L’arrogance d’un pouvoir sourd aux exigences légales
Diriger un pays ne se limite pas à promulguer des arrêtés depuis les salons feutrés du Conseil national pour la sauvegarde de la patrie (CNSP). Diriger implique une responsabilité morale : celle de garantir la protection des plus vulnérables. Or, en précipitant des milliers de foyers dans l’indigence, l’exécutif actuel se place en marge des fondements juridiques nationaux et internationaux.
Comme le souligne Maikoul Zodi avec une pertinence accablante, les normes en vigueur au Niger, ainsi que les conventions internationales ratifiées par l’État – notamment celles relatives aux droits économiques, sociaux et culturels – encadrent strictement les procédures de libération des domaines publics. Une telle opération aurait dû s’articuler autour de trois piliers incontournables :
- Une étude d’impact préalable, évaluant les conséquences socio-économiques ;
- Un recensement exhaustif des populations concernées ;
- Une indemnisation équitable assortie d’un projet de relogement viable.
L’absence de ces préalables transforme cette initiative en une expulsion forcée, une pratique proscrite par le droit international et constitutive d’une violation caractérisée des droits humains.
Le drame silencieux de 26 000 vies sacrifiées
Derrière le jargon administratif et froid du « déguerpissement » se dissimulent des destins brisés.
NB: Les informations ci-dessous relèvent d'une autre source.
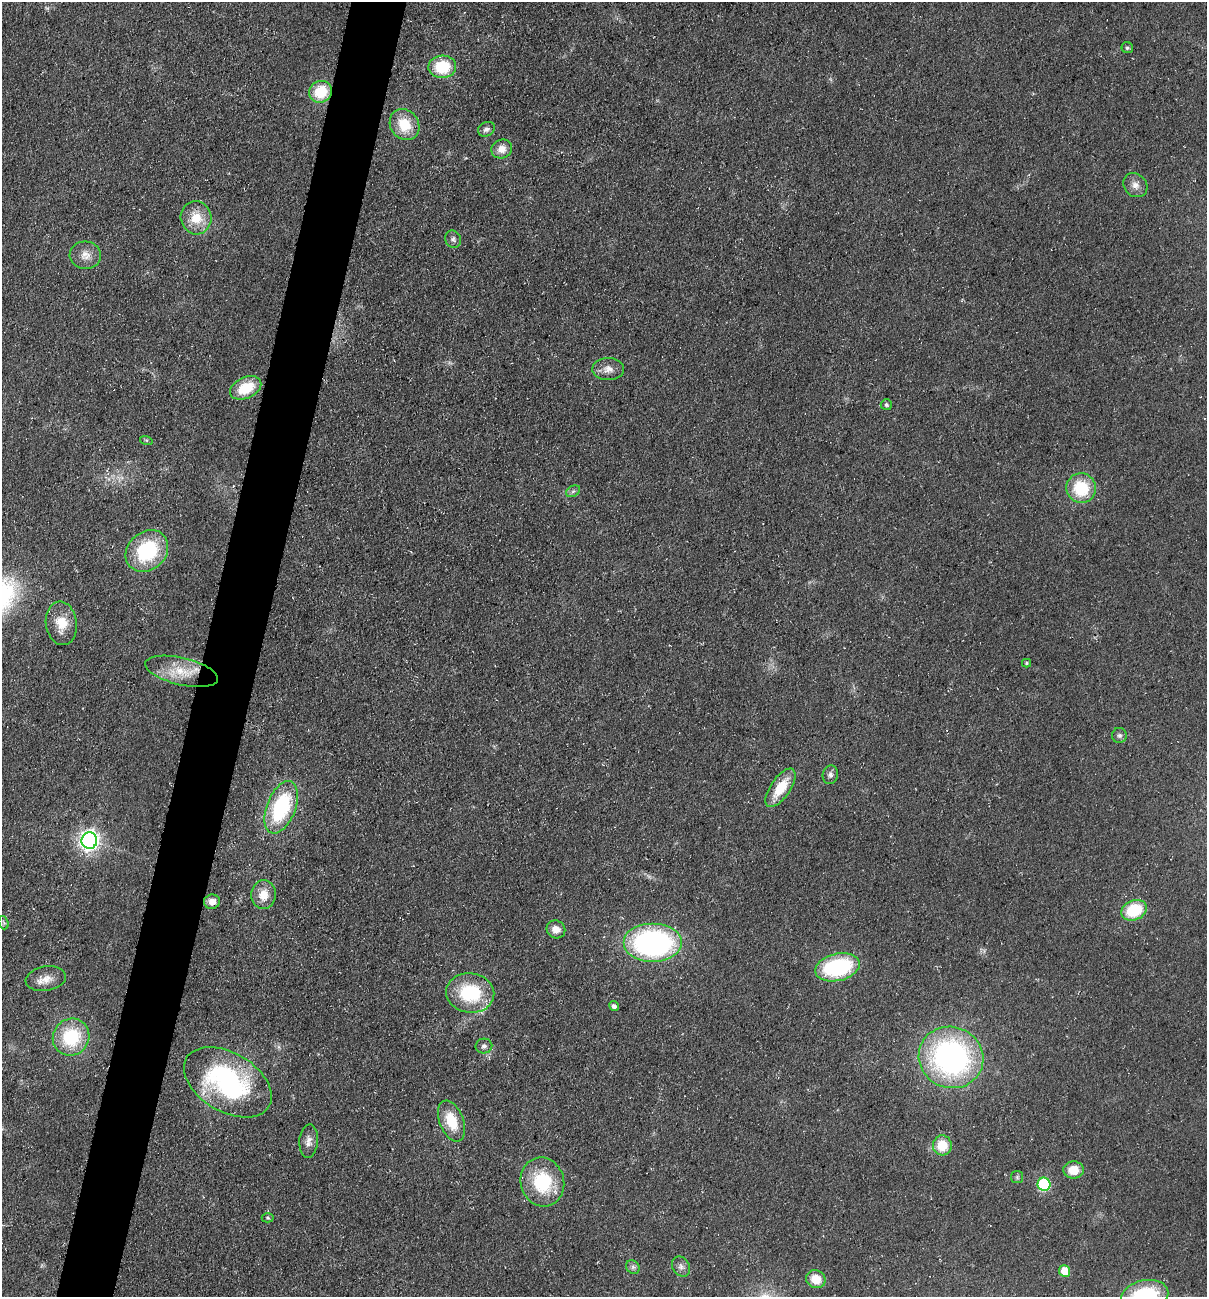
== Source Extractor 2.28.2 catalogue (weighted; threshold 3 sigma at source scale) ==
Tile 7 of 4 x 4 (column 3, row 2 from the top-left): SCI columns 2591-3795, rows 2592-3886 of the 5254 x 5198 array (HDU 1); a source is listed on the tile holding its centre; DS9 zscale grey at full resolution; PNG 1209 x 1299 px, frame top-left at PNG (2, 2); each listed source drawn as its Kron ellipse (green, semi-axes under 4 px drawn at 4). Shown black and unused: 5% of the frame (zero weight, under 3 of 5 exposures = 3% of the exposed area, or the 3 px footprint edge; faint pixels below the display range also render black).
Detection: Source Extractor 2.28.2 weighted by HDU 2 'WHT'; one run over the whole footprint, this tile lists its part. Background 0.0903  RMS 0.0087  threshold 0.039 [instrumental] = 3 sigma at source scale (4.5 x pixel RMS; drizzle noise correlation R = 1.50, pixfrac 1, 0.05/0.05 arcsec/px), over >= 5 px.
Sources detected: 53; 1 cosmic-ray / hot-pixel residue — neither listed nor drawn; the other 52 listed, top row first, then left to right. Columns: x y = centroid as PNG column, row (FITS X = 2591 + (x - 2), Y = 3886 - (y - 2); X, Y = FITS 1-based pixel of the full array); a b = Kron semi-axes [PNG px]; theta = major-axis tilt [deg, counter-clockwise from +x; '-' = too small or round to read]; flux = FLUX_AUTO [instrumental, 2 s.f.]
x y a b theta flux
1127 48 6 5 - 1.9
442 67 14 11 3 37
321 92 12 10 29 30
405 125 16 14 -53 25
486 129 9 7 25 3.2
502 149 10 9 - 8
1135 185 13 11 -46 6.8
196 218 17 15 -78 20
453 239 9 8 - 3.1
85 255 16 13 -4 9.4
608 369 16 11 1 8.1
246 388 17 10 25 28
886 405 5 5 - 1.8
146 440 6 4 -17 1.1
1081 488 15 14 - 39
573 491 7 5 30 2.1
147 551 23 19 42 67
61 623 22 15 -83 18
1027 663 4 4 - 1.4
182 671 37 13 -13 26
1119 735 7 7 - 2.6
830 775 9 7 74 3.5
780 788 22 10 55 25
281 807 27 14 69 85
89 841 8 8 - 450
263 895 14 12 87 13
212 902 8 7 - 7.5
1134 910 13 9 21 40
4 923 7 4 -71 1.4
556 929 9 8 - 7.5
653 943 29 19 0 210
838 967 22 13 14 89
46 979 20 12 9 11
470 993 24 20 -7 56
614 1006 5 4 - 3.3
71 1037 19 18 - 52
484 1046 8 7 - 3.1
951 1057 32 30 -21 240
228 1082 48 29 -31 160
452 1121 21 12 -68 25
309 1141 17 9 86 6.5
942 1145 10 9 - 20
1073 1170 10 8 2 16
1017 1177 6 6 - 1.7
542 1182 25 21 -75 52
1044 1184 6 6 - 83
268 1218 6 4 -2 1.3
633 1267 7 6 - 2.4
681 1267 10 8 -57 4
1065 1271 6 5 - 19
816 1279 10 8 -29 17
1145 1296 24 15 12 77
Isophote crosses this tile's border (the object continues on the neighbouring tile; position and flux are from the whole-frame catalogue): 1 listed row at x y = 1145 1296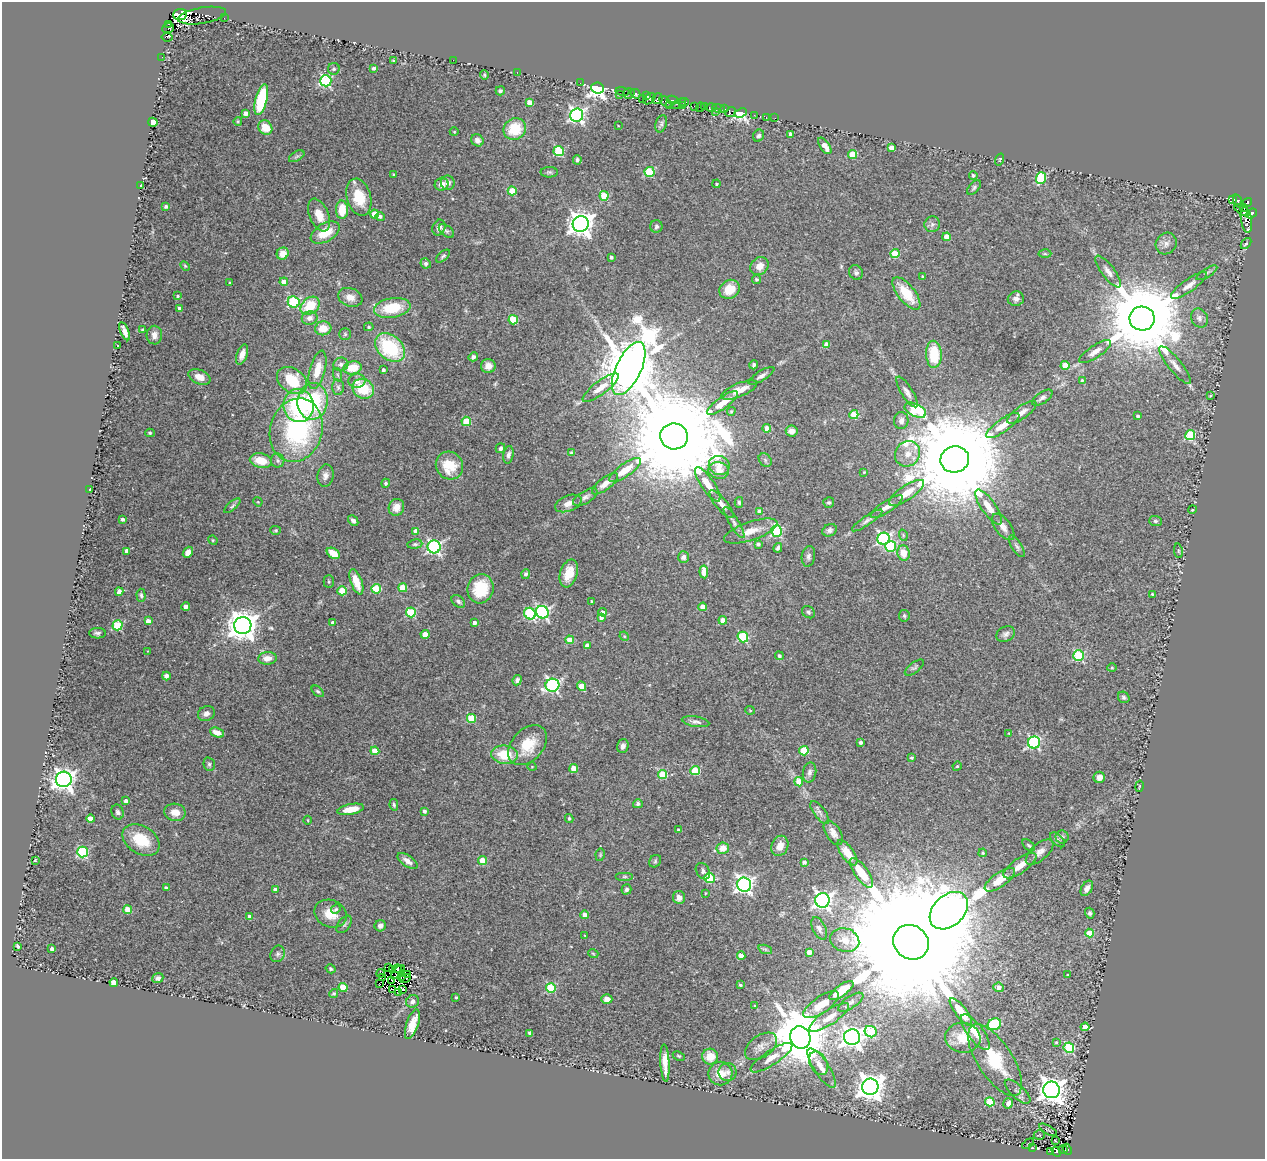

Des enfants privés de scolarité, des femmes et des seniors précipités dans la rue, des travailleurs modestes réduits à la précarité la plus extrême : tels sont les visages de cette tragédie. Dans un contexte économique déjà asphyxié par les crises récurrentes, comment justifier que l’État abandonne délibérément ses citoyens à leur sort ? Aucune réponse n’est apportée à cette question. Seule persiste l’image d’une administration indifférente aux conséquences humaines de ses décisions.